> [STORED DATA]:

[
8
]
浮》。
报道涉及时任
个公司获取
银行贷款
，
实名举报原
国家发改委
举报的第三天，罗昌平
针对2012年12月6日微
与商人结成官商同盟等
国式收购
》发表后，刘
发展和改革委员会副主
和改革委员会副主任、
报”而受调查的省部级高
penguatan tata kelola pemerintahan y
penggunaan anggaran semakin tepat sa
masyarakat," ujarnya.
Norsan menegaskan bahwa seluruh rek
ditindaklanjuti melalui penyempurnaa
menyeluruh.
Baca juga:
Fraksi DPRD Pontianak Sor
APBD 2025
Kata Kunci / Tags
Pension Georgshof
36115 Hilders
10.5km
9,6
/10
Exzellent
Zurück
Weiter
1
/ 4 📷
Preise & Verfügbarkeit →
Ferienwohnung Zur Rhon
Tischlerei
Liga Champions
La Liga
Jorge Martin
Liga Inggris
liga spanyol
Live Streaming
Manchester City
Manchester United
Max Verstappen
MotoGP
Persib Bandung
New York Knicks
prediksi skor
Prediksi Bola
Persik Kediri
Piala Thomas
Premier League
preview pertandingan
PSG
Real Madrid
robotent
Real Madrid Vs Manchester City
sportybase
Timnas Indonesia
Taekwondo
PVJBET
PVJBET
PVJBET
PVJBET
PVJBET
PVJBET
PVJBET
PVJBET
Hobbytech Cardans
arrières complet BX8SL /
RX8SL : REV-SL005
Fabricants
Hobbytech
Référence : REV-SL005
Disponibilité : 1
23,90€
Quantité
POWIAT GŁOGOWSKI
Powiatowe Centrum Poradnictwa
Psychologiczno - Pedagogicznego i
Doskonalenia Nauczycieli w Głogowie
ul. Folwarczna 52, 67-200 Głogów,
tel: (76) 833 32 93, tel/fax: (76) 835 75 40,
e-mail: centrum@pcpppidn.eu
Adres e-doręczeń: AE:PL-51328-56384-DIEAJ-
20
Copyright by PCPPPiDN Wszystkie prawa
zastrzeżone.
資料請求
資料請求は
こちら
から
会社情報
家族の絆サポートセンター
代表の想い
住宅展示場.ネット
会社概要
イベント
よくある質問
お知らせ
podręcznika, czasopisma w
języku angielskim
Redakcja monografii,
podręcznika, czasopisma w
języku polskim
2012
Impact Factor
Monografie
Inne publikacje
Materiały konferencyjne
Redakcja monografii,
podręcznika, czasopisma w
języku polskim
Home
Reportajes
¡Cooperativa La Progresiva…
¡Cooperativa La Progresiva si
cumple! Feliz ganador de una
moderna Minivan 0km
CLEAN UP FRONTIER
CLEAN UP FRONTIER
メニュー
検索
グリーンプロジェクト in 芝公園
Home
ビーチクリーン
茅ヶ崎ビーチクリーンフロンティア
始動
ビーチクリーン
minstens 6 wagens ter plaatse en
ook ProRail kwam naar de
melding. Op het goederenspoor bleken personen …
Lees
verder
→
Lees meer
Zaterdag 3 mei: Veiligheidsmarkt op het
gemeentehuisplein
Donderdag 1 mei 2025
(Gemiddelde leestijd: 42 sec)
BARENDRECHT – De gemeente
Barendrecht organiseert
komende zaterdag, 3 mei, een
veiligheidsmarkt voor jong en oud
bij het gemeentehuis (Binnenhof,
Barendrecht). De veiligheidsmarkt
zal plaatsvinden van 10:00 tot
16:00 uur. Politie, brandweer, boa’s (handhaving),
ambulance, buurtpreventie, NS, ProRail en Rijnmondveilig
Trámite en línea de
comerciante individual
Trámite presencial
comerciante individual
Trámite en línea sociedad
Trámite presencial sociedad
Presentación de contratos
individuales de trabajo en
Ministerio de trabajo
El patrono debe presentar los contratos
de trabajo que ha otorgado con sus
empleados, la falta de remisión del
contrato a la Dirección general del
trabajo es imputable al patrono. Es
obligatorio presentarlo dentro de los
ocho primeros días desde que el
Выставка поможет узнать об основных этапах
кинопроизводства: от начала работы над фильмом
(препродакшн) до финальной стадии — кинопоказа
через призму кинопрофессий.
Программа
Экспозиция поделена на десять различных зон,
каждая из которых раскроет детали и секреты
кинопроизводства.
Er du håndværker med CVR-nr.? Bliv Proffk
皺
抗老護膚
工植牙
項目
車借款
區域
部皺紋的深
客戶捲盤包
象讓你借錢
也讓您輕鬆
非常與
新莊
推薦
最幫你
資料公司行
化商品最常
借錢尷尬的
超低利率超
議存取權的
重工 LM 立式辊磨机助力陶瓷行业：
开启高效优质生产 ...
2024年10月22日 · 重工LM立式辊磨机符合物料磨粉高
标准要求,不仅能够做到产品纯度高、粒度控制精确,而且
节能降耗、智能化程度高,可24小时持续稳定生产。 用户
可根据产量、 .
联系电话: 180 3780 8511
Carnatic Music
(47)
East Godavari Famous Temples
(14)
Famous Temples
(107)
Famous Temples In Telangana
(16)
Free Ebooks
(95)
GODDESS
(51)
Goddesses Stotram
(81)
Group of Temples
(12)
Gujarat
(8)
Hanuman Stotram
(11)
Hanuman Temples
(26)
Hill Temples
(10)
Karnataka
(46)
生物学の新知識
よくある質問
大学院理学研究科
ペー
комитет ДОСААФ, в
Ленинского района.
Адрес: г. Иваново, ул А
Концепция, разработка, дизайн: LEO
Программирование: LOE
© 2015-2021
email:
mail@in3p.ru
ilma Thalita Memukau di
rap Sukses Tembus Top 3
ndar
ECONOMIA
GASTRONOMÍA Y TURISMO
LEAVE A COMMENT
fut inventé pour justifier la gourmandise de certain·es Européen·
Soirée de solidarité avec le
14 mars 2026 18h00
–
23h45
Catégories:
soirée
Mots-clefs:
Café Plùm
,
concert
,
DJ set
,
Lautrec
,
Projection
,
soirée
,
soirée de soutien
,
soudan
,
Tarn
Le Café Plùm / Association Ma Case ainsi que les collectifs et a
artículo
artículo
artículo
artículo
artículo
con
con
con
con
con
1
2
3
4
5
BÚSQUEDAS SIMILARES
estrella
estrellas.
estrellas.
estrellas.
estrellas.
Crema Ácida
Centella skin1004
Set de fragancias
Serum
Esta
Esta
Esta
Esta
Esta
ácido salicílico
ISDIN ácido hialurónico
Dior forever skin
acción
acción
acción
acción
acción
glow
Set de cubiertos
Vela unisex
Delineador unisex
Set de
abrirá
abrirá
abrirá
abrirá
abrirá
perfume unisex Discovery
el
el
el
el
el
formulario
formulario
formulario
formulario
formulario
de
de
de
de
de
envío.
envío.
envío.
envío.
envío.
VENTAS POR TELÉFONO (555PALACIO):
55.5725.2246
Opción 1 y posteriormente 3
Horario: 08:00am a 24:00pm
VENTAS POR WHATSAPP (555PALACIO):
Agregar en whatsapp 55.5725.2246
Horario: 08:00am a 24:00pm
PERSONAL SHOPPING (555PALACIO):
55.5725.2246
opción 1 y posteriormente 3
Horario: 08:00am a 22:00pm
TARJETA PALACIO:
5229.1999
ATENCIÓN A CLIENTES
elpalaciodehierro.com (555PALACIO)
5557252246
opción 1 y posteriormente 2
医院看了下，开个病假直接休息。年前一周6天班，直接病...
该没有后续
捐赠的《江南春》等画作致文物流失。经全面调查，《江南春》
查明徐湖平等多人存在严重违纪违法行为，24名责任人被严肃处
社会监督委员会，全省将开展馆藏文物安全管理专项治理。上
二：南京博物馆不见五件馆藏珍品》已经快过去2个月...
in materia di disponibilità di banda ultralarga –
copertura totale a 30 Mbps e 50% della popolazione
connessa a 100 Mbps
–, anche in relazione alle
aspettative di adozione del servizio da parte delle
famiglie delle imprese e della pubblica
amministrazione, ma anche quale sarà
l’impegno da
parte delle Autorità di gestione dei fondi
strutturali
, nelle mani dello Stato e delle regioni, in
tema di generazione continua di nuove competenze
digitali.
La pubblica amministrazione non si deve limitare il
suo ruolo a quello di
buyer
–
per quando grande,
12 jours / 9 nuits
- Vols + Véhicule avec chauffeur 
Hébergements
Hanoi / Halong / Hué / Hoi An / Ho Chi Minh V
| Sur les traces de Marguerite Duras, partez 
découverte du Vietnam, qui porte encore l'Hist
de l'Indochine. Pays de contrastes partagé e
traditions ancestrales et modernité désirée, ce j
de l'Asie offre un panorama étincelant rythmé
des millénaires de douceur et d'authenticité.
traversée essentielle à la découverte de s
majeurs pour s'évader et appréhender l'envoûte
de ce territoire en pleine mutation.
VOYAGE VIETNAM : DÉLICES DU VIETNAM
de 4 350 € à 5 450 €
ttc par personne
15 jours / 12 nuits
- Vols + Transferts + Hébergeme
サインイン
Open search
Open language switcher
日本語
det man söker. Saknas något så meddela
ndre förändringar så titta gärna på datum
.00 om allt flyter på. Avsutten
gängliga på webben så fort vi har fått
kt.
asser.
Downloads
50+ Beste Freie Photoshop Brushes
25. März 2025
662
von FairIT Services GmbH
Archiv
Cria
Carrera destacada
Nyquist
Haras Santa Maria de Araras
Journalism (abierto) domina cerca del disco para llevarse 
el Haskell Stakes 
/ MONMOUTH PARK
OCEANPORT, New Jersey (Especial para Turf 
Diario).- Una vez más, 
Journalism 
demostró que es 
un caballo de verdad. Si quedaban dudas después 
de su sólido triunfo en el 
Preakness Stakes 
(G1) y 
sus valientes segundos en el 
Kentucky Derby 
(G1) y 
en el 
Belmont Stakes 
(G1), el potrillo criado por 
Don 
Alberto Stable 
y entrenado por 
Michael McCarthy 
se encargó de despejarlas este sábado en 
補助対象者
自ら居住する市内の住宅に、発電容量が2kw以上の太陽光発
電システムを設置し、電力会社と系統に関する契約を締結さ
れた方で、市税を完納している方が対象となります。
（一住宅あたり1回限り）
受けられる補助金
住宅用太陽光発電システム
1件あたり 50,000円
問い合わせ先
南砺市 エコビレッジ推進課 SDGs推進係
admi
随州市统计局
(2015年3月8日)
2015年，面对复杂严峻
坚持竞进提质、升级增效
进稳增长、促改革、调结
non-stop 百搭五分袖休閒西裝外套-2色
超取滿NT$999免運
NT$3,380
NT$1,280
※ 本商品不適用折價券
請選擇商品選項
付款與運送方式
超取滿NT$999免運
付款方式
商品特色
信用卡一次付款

> [THE PROBLEM]:
Please switch "Tischlerei" to "Schreinerei" in the entries from the first line through the line containing "ul. Folwarczna 52, 67-200", inclusive, and return only those lines with nothing else changed.

> [WRITTEN SOLUTION]:
[
8
]
浮》。
报道涉及时任
个公司获取
银行贷款
，
实名举报原
国家发改委
举报的第三天，罗昌平
针对2012年12月6日微
与商人结成官商同盟等
国式收购
》发表后，刘
发展和改革委员会副主
和改革委员会副主任、
报”而受调查的省部级高
penguatan tata kelola pemerintahan y
penggunaan anggaran semakin tepat sa
masyarakat," ujarnya.
Norsan menegaskan bahwa seluruh rek
ditindaklanjuti melalui penyempurnaa
menyeluruh.
Baca juga:
Fraksi DPRD Pontianak Sor
APBD 2025
Kata Kunci / Tags
Pension Georgshof
36115 Hilders
10.5km
9,6
/10
Exzellent
Zurück
Weiter
1
/ 4 📷
Preise & Verfügbarkeit →
Ferienwohnung Zur Rhon
Schreinerei
Liga Champions
La Liga
Jorge Martin
Liga Inggris
liga spanyol
Live Streaming
Manchester City
Manchester United
Max Verstappen
MotoGP
Persib Bandung
New York Knicks
prediksi skor
Prediksi Bola
Persik Kediri
Piala Thomas
Premier League
preview pertandingan
PSG
Real Madrid
robotent
Real Madrid Vs Manchester City
sportybase
Timnas Indonesia
Taekwondo
PVJBET
PVJBET
PVJBET
PVJBET
PVJBET
PVJBET
PVJBET
PVJBET
Hobbytech Cardans
arrières complet BX8SL /
RX8SL : REV-SL005
Fabricants
Hobbytech
Référence : REV-SL005
Disponibilité : 1
23,90€
Quantité
POWIAT GŁOGOWSKI
Powiatowe Centrum Poradnictwa
Psychologiczno - Pedagogicznego i
Doskonalenia Nauczycieli w Głogowie
ul. Folwarczna 52, 67-200 Głogów,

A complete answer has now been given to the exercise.